*** Records supplied ***
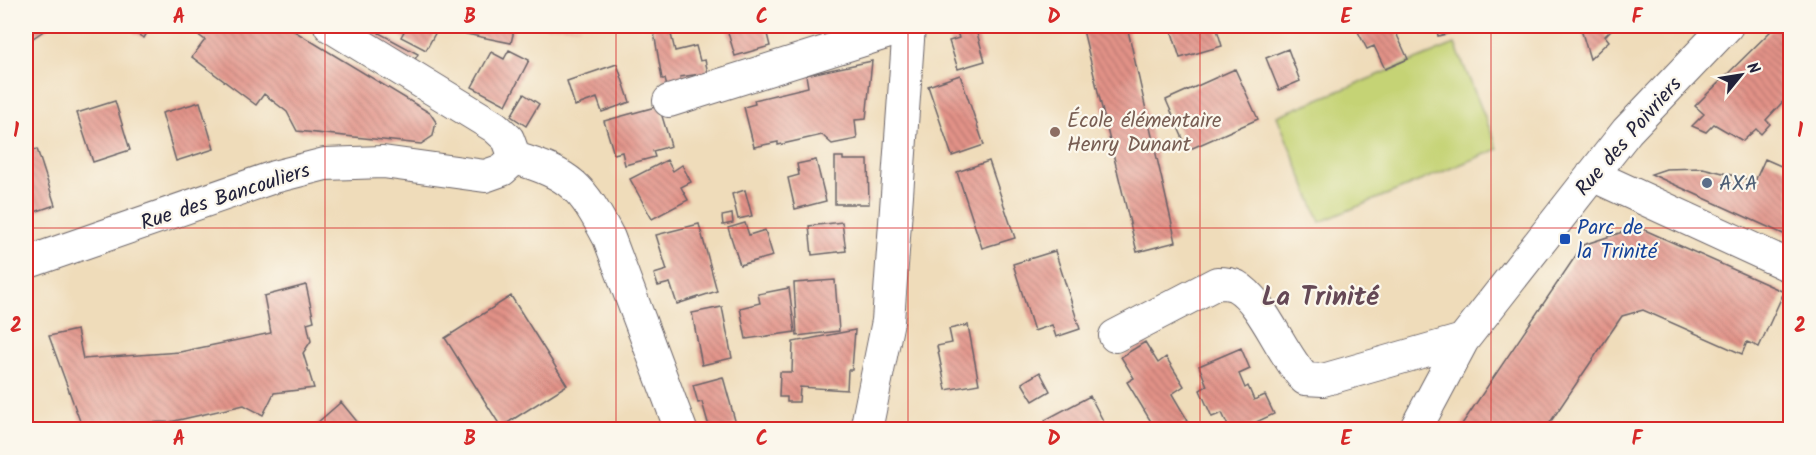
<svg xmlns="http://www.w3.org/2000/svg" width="1816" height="455" font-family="Kalam,sans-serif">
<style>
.grass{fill:#c5d374;stroke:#747a58;stroke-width:1.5}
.building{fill:url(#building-back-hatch)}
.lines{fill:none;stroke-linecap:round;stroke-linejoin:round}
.minor-casing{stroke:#6a6367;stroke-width:34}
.minor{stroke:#fff;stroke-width:32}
.grid{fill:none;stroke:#d62828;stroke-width:1.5;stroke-opacity:0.55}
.education-dot{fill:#8d6e63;stroke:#fbf7ec;stroke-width:2}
.service-dot{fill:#5c6f8a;stroke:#fbf7ec;stroke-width:2}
.transit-dot{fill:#1a4fb4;stroke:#fbf7ec;stroke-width:2}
.labels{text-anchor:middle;stroke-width:4.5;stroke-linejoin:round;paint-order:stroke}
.education-label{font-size:21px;fill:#785e54;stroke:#fbf7ec;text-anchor:start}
.street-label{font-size:21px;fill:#22223b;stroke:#fbf7ec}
.service-label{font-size:21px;fill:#4e5e75;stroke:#fbf7ec;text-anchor:start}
.transit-label{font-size:21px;fill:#164399;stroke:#fbf7ec;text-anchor:start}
.district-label{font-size:27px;font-weight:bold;fill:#654956;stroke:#fbf7ec}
.neatline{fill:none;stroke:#d62828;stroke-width:2}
.grid-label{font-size:20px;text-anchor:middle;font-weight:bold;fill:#d62828}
</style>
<defs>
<pattern id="building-back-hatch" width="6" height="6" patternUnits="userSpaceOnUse" patternTransform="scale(1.5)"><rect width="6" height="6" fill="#e29287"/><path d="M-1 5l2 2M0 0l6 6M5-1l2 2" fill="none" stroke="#b77770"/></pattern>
</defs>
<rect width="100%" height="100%" fill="#fbf7ec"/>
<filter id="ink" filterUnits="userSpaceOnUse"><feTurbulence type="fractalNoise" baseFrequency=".0167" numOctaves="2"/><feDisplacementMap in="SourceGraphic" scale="12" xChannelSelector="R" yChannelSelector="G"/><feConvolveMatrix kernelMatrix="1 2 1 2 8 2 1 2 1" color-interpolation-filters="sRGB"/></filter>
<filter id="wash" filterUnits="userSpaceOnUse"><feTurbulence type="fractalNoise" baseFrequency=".008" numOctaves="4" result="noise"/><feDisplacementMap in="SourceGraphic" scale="24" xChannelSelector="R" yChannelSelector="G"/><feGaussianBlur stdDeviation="1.35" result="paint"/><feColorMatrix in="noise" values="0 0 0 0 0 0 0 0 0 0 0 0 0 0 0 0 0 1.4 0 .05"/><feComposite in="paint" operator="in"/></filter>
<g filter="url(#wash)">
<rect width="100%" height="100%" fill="#efdcba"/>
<path class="grass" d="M1455 44 1498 149 1320 222 1277 116Z"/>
<g id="blocks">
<path class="building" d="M26 26H51L30 40 26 35Z
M133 26H151L144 38 133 32 135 27Z
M186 26H286L430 113 436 122 433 136 421 144 297 131 287 112 264 94 256 105 192 57 205 40Z
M365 26H383L379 33 418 54 414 61 365 42 372 29Z
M407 26H439L426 50 401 37Z
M467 26H515L511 43 466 34Z
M545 26H580V27H545Z
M669 26 675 51 696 46 700 61 705 60 708 73 680 77 682 88 668 91 665 79H662L653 27Z
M726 26H765L770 46 735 56Z
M955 26H975L985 61 958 69 949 41 959 38Z
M1082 26H1127L1176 242 1137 252Z
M1170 26H1216L1222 46 1180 58Z
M1355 26H1397L1400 33 1397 35 1408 59 1385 69 1374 46 1367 49Z
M1436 26H1481L1438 36Z
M1580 26H1615L1605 36 1609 41 1590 59Z
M1776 26H1790V94L1766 120 1770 124 1761 134 1756 129 1743 141 1714 124 1706 132 1692 126 1704 114 1695 106Z
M1288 49 1300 81 1279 90 1266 58Z
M509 50 529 60 506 105 472 87 491 52 504 59Z
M872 61 866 119 855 120 857 139 832 144 822 135 778 145V142L754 147 744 107 755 104 754 100 808 87 806 75Z
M617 64 630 102 602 112 597 98 575 106 567 81Z
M1235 69 1258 119 1188 150 1166 100Z
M960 75 984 145 952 156 928 86Z
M524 94 539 104 526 126 511 116Z
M115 101 130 150 93 162 77 113Z
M200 102 214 149 176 161 162 113Z
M659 106 671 146 653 151 655 157 625 165 622 152 614 154 604 121Z
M37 149 55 205 26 215V153Z
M835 157H843V160H868L869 204H835Z
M1765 159 1790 170V237L1651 174 1666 169 1703 168 1755 181Z
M667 160 673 171 682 165 691 182 681 187 688 200 652 219 630 179Z
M816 160 826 201 795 209 788 178 799 175 797 164Z
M989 161 1015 238 982 248 957 172Z
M745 190 752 216 738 219 732 194Z
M732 214 733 223 723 225 722 216Z
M842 222 846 251 812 255 809 226Z
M745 223 749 235 765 230 773 256 740 265 728 228Z
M699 224 717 291 677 304 670 283 658 286 654 274 667 270 656 235Z
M1638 227 1784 292 1759 347 1747 342 1742 354 1643 310 1622 316 1545 430H1458L1583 245Z
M1055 251 1080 329 1056 337 1052 325 1034 331 1013 264Z
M835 280 839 331 797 336 794 283Z
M306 285 314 321 307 323 311 341 303 353 314 388 274 393 263 415 244 405 170 422 81 424 49 336 77 330 83 359 180 352 271 333 264 296Z
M789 288 795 332 746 339 740 308 760 303 758 294Z
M511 296 567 385 501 427 445 338Z
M722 307 732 358 702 365 692 313Z
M968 325 979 384 946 390 937 346 952 343 949 329Z
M855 330 852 370H848L847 390 800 387 799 402H787V397H779L780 372H792L793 342Z
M1145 342 1158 363 1166 357 1184 386 1172 394 1188 421 1174 430H1156L1127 382 1134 378 1121 357Z
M1241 348 1250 369 1239 374 1245 388 1248 386 1254 400 1265 395 1274 414 1239 430H1230L1222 413 1212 417 1200 390 1207 386 1199 366Z
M1040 372 1050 391 1033 401 1022 383Z
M723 377 736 424 724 430H710L702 402 698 403 693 385Z
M1090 396 1108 430H1050L1045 420Z
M341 402 364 430H309Z"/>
</g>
</g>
<g filter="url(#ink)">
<use href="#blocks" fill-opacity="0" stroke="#6a6367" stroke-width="1.5"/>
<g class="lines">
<g class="minor-casing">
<path id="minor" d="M669 101 908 26
M515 158C572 175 582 187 609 238L681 430
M1592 175 1790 266
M26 263 274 177 325 164 383 162 485 176 502 170 515 158 508 139 495 127 330 26
M1115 336 1217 283C1223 283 1230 283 1236 286 1263 301 1281 354 1305 379L1323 380 1463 340
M866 430 888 321 909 26
M1415 430 1463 340 1627 131 1727 26"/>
</g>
<use href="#minor" class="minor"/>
</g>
</g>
<path class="grid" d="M325 26V430M616 26V430M908 26V430M1200 26V430M1491 26V430M26 228H1790"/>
<circle class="education-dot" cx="1055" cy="132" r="6"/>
<circle class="service-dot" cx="1707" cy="183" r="6"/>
<rect class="transit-dot" x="1559" y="233" width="12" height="12" rx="3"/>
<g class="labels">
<g class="education-label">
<text x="1067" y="127">École élémentaire<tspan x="1067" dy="24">Henry Dunant</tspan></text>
</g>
<g class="street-label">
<text transform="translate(1628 136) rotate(-49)" y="7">Rue des Poivriers</text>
<text transform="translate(225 196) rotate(-18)" y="7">Rue des Bancouliers</text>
</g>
<g class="service-label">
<text x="1719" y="190">AXA</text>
</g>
<g class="transit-label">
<text x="1577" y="234">Parc de<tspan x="1577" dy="24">la Trinité</tspan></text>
</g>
<g class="district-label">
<text x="1320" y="305">La Trinité</text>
</g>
</g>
<rect width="1816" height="455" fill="none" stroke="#fbf7ec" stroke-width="66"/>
<g transform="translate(1741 75) rotate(60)" stroke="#fbf7ec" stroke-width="4.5" paint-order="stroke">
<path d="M0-4.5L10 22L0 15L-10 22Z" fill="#22223b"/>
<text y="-9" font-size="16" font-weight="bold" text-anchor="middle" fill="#22223b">N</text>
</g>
<rect x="33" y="33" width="1750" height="389" class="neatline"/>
<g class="grid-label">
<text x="179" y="23">A</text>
<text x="470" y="23">B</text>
<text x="762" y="23">C</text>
<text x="1054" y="23">D</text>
<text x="1346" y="23">E</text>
<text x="1637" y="23">F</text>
<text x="16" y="137">1</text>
<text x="1800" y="137">1</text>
<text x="16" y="332">2</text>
<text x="1800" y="332">2</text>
<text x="179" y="445">A</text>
<text x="470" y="445">B</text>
<text x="762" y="445">C</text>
<text x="1054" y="445">D</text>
<text x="1346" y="445">E</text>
<text x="1637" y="445">F</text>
</g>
</svg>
*** End of Records supplied ***
Task directions.
Copy each line from the entries above that has the word "wash" in it.

Solution for this task.
<filter id="wash" filterUnits="userSpaceOnUse"><feTurbulence type="fractalNoise" baseFrequency=".008" numOctaves="4" result="noise"/><feDisplacementMap in="SourceGraphic" scale="24" xChannelSelector="R" yChannelSelector="G"/><feGaussianBlur stdDeviation="1.35" result="paint"/><feColorMatrix in="noise" values="0 0 0 0 0 0 0 0 0 0 0 0 0 0 0 0 0 1.4 0 .05"/><feComposite in="paint" operator="in"/></filter>
<g filter="url(#wash)">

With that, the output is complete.